■ **Problem to work on**
In the listing, from the line containing "Axe1Y (individual readings), Axe2X" through the end, change "larger" to "greater" and keep everything else the same.

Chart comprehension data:
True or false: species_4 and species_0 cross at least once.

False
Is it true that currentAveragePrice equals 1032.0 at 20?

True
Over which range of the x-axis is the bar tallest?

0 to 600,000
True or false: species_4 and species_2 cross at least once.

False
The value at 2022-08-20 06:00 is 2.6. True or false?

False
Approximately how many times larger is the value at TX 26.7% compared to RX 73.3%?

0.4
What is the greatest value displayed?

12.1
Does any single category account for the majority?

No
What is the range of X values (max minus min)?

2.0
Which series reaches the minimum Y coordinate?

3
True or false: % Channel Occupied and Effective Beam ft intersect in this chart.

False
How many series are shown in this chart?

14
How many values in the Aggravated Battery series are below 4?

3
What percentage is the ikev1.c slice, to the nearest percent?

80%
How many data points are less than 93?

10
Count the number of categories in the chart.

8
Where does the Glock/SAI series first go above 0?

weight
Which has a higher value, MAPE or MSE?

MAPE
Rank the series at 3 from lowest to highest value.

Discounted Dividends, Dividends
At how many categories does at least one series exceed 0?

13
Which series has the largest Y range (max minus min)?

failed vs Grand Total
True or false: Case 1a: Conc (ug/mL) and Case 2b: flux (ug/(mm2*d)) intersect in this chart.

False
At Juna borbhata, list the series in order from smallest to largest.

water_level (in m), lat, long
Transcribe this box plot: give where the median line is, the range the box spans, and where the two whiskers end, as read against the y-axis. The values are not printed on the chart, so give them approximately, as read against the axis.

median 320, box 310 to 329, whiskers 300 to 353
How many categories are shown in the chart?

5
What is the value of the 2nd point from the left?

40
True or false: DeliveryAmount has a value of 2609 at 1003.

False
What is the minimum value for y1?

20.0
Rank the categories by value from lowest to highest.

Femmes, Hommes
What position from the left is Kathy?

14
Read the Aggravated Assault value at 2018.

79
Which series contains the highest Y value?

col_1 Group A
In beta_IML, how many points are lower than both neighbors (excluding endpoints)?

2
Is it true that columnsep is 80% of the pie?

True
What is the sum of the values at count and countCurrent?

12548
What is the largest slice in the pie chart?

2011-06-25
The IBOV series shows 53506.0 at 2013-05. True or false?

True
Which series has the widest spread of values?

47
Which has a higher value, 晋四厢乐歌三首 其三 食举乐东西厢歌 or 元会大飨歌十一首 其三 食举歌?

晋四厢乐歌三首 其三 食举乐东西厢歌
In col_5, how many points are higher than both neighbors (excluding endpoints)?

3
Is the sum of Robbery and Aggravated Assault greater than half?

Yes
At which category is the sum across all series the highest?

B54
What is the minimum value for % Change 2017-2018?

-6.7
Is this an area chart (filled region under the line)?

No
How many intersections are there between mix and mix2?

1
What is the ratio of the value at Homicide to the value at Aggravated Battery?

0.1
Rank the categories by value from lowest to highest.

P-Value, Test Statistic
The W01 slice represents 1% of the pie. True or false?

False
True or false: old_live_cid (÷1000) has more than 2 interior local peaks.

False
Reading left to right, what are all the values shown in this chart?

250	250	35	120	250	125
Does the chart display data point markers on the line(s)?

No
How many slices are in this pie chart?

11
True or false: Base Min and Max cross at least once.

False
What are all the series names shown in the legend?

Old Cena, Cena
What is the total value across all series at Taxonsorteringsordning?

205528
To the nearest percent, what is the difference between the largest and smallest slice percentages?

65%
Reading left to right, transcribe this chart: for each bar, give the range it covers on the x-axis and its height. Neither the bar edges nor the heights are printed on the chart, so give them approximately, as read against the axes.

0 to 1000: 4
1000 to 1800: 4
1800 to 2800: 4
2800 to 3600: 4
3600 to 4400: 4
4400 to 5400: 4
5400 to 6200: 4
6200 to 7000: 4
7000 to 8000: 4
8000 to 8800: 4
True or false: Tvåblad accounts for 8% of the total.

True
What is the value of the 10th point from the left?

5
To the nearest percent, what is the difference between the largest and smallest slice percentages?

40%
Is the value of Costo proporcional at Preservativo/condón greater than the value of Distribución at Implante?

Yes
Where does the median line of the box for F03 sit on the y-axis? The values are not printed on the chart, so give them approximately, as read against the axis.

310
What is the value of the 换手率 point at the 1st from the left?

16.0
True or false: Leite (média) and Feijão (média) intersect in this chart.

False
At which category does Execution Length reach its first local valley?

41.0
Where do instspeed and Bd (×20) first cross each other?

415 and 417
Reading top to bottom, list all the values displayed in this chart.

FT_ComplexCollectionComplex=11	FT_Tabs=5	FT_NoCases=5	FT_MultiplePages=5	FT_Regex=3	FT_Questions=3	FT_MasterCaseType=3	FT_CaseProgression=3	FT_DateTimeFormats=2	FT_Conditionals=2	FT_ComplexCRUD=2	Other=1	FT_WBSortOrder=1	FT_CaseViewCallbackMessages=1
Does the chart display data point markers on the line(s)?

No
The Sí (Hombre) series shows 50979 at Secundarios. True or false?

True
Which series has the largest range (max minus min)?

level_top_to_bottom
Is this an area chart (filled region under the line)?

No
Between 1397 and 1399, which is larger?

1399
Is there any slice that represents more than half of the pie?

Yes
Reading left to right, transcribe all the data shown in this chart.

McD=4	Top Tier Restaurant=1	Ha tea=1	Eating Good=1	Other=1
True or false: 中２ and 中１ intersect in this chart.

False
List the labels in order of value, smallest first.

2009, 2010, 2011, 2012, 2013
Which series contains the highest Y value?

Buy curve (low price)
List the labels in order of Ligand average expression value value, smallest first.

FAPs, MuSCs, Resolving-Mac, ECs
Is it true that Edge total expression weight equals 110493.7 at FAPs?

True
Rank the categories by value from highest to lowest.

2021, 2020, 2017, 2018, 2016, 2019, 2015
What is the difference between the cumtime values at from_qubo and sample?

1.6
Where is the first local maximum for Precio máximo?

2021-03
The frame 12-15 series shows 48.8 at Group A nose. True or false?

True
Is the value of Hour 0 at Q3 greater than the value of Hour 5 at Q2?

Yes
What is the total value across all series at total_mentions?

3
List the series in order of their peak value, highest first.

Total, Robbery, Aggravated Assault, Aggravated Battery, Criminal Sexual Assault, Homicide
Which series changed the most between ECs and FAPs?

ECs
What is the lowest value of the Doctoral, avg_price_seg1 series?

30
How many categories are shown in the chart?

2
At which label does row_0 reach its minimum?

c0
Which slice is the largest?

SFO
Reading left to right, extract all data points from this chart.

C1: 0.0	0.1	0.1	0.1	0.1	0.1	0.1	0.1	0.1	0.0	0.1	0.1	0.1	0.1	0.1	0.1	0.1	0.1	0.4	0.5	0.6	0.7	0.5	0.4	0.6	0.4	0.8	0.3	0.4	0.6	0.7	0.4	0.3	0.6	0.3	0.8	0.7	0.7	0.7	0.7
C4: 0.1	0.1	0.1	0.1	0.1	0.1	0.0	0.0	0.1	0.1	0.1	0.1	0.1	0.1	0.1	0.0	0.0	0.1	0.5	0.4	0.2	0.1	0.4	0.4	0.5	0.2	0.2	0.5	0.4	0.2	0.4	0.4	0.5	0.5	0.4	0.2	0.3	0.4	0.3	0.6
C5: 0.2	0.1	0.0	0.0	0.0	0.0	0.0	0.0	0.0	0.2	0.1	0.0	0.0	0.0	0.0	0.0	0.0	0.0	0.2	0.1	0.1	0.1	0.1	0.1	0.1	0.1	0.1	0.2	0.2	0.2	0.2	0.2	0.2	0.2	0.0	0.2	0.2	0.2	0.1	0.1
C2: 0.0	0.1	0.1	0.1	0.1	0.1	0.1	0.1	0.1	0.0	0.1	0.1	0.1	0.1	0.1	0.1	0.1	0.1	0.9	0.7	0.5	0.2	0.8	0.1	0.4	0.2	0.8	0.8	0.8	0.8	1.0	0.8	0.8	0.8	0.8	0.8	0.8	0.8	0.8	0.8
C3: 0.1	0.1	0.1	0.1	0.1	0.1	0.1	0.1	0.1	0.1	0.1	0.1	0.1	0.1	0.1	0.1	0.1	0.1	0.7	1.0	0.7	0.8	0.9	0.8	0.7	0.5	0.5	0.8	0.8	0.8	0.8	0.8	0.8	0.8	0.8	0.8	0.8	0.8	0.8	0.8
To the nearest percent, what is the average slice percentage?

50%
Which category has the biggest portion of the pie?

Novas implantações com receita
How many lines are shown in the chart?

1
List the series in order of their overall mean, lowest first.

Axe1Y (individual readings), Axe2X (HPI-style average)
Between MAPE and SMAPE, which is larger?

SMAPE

■ **Final answer**
Axe1Y (individual readings), Axe2X (HPI-style average)
Between MAPE and SMAPE, which is greater?

SMAPE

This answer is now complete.